** Data for processing follows **

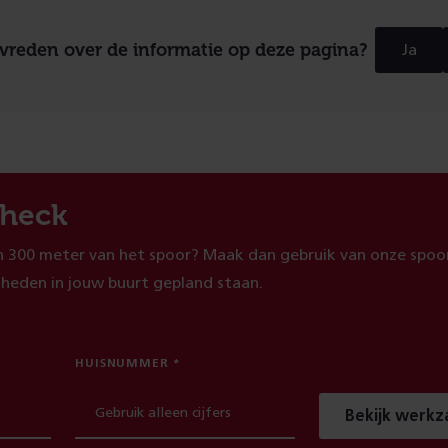
evreden over de informatie op deze pagina?
Ja
heck
 300 meter van het spoor? Maak dan gebruik van onze spoor
heden in jouw buurt gepland staan.
HUISNUMMER
Bekijk werk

** End of Data for processing **

» **Work required**
Print the records verbatim, without pictures.

» **Finished task**
evreden over de informatie op deze pagina?
Ja
heck
 300 meter van het spoor? Maak dan gebruik van onze spoor
heden in jouw buurt gepland staan.
HUISNUMMER
Bekijk werk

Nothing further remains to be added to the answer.